Abstract: Ecological process model provides an effective way for studying water, carbon and nitrogen cycles of terrestrial ecosystem. The combination of the model and data assimilation could build a link between observation and simulation, which improves the effectiveness of model and observation methods to reveal the real state of land surface, but the accuracy of simulation and assimilation is directly affected by model parameters. Parameters are constants in traditional opinion; however, some current studies have focused on the timespace heterogeneity of parameters. In this paper, we used Harvard Forest Environmental Monitoring Site (EMS) data to simulate water and carbon flux in Harvard Forest area. Firstly, the sensitivity of parameters was analyzed. Additionally, in order to acquire monthly optimal values of parameters, the values of parameters were changed repeatedly in reasonable range, simulated annealing algorithm was used and objective function was built.
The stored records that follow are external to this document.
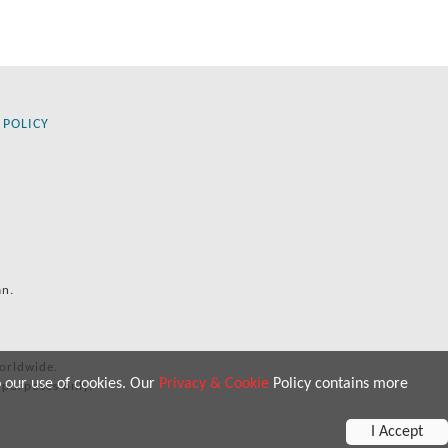
 POLICY
an.
orldwide.
o our use of cookies. Our
Privacy & Cookie
Policy contains more
 purposes only.
I Accept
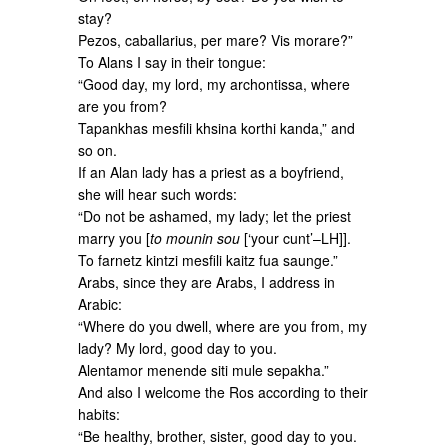
stay?
Pezos, caballarius, per mare? Vis morare?”
To Alans I say in their tongue:
“Good day, my lord, my archontissa, where
are you from?
Tapankhas mesfili khsina korthi kanda,” and
so on.
If an Alan lady has a priest as a boyfriend,
she will hear such words:
“Do not be ashamed, my lady; let the priest
marry you [
to mounin sou
[‘your cunt’–LH]].
To farnetz kintzi mesfili kaitz fua saunge.”
Arabs, since they are Arabs, I address in
Arabic:
“Where do you dwell, where are you from, my
lady? My lord, good day to you.
Alentamor menende siti mule sepakha.”
And also I welcome the Ros according to their
habits:
“Be healthy, brother, sister, good day to you.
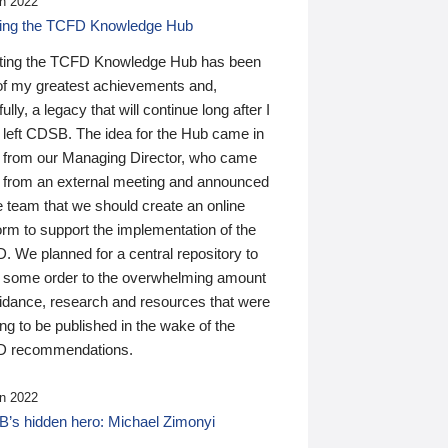
n 2022
ding the TCFD Knowledge Hub
ting the TCFD Knowledge Hub has been
of my greatest achievements and,
ully, a legacy that will continue long after I
 left CDSB. The idea for the Hub came in
 from our Managing Director, who came
 from an external meeting and announced
e team that we should create an online
orm to support the implementation of the
 We planned for a central repository to
g some order to the overwhelming amount
uidance, research and resources that were
ing to be published in the wake of the
 recommendations.
n 2022
’s hidden hero: Michael Zimonyi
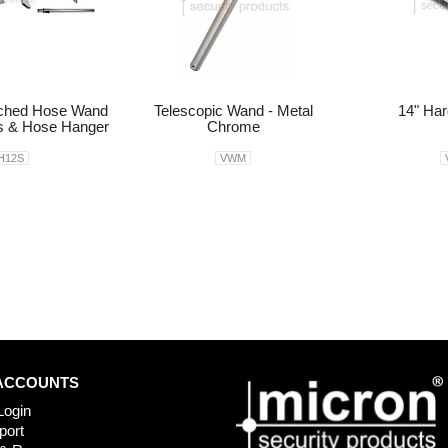
tched Hose Wand
Telescopic Wand - Metal
14" Har
s & Hose Hanger
Chrome
H12S
VWM
ACCOUNTS
Login
port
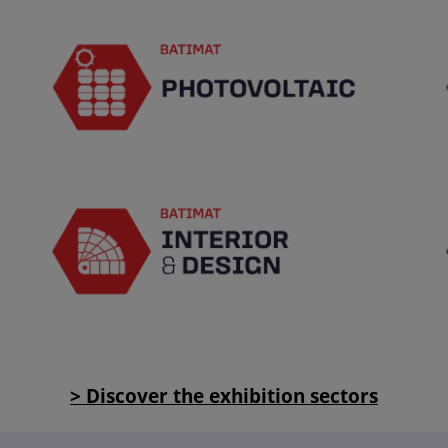
> Discover the exhibition sectors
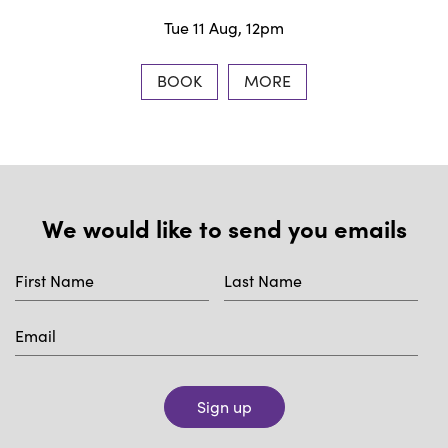
Tue 11 Aug, 12pm
BOOK
MORE
We would like to send you emails
Sign up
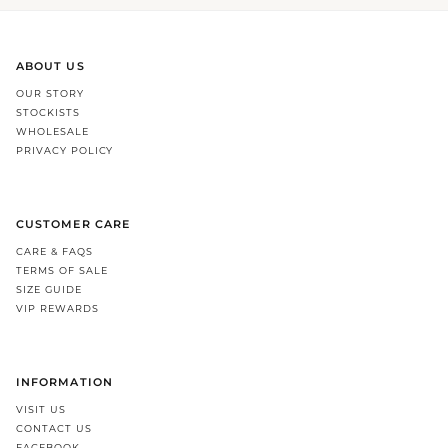
ABOUT US
OUR STORY
STOCKISTS
WHOLESALE
PRIVACY POLICY
CUSTOMER CARE
CARE & FAQS
TERMS OF SALE
SIZE GUIDE
VIP REWARDS
INFORMATION
VISIT US
CONTACT US
FACEBOOK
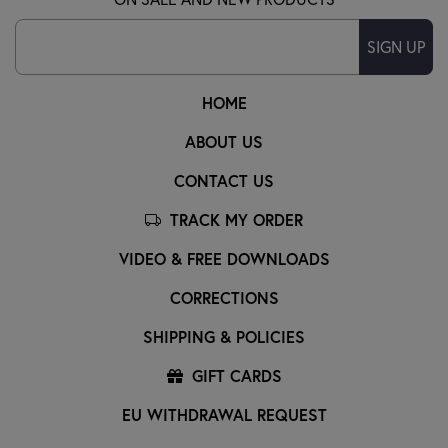
SIGN UP
HOME
ABOUT US
CONTACT US
TRACK MY ORDER
VIDEO & FREE DOWNLOADS
CORRECTIONS
SHIPPING & POLICIES
GIFT CARDS
EU WITHDRAWAL REQUEST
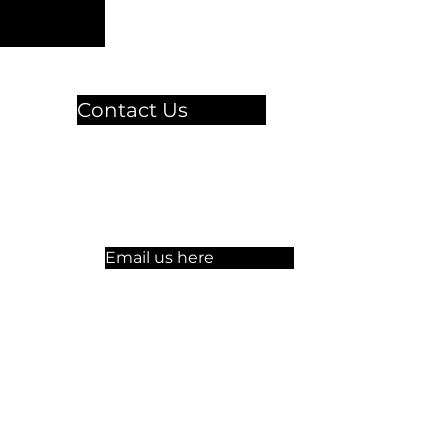
Contact Us
🏫 Sergelgatan 11,
Stockholm, Sweden.​​
☏ +46 8 300-640
Email us here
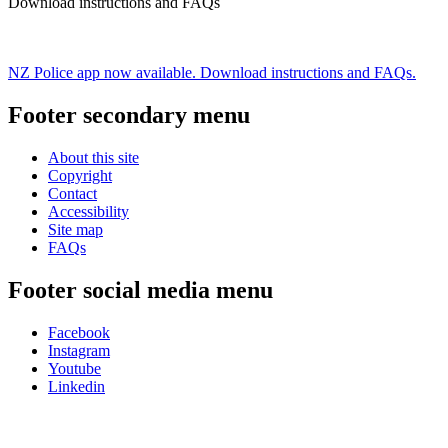
Download instructions and FAQs
NZ Police app now available. Download instructions and FAQs.
Footer secondary menu
About this site
Copyright
Contact
Accessibility
Site map
FAQs
Footer social media menu
Facebook
Instagram
Youtube
Linkedin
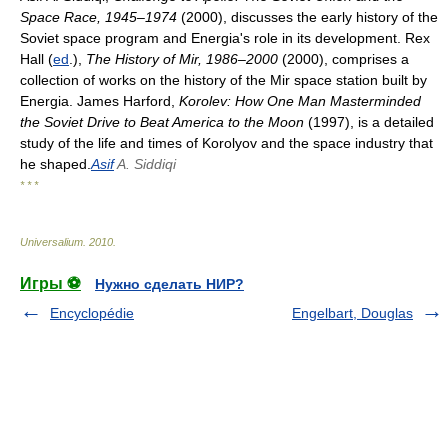
Space Race, 1945–1974
(2000), discusses the early history of the
Soviet space program and Energia's role in its development. Rex
Hall (
ed
.),
The History of Mir, 1986–2000
(2000), comprises a
collection of works on the history of the Mir space station built by
Energia. James Harford,
Korolev: How One Man Masterminded
the Soviet Drive to Beat America to the Moon
(1997), is a detailed
study of the life and times of Korolyov and the space industry that
he shaped.
Asif
A. Siddiqi
* * *
Universalium
.
2010
.
Игры ⚽
Нужно сделать НИР?
Encyclopédie
Engelbart, Douglas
Also, the time heterogeneity of sensitive parameter was analyzed through coefficient of variation. The results showed that the ecological model parameters were not constants, and the property of parameters changed with time. In addition, the heterogeneity of parameters was different. In this paper, the sensitive parameters in the Biome-BGC model were divided into corresponding levels based on their time heterogeneity. The results of this study could promote indepth understanding of ecological model parameters and provide an idea for identification and optimization of these parameters, which is helpful to improve the accuracy and effectiveness of model and data assimilation.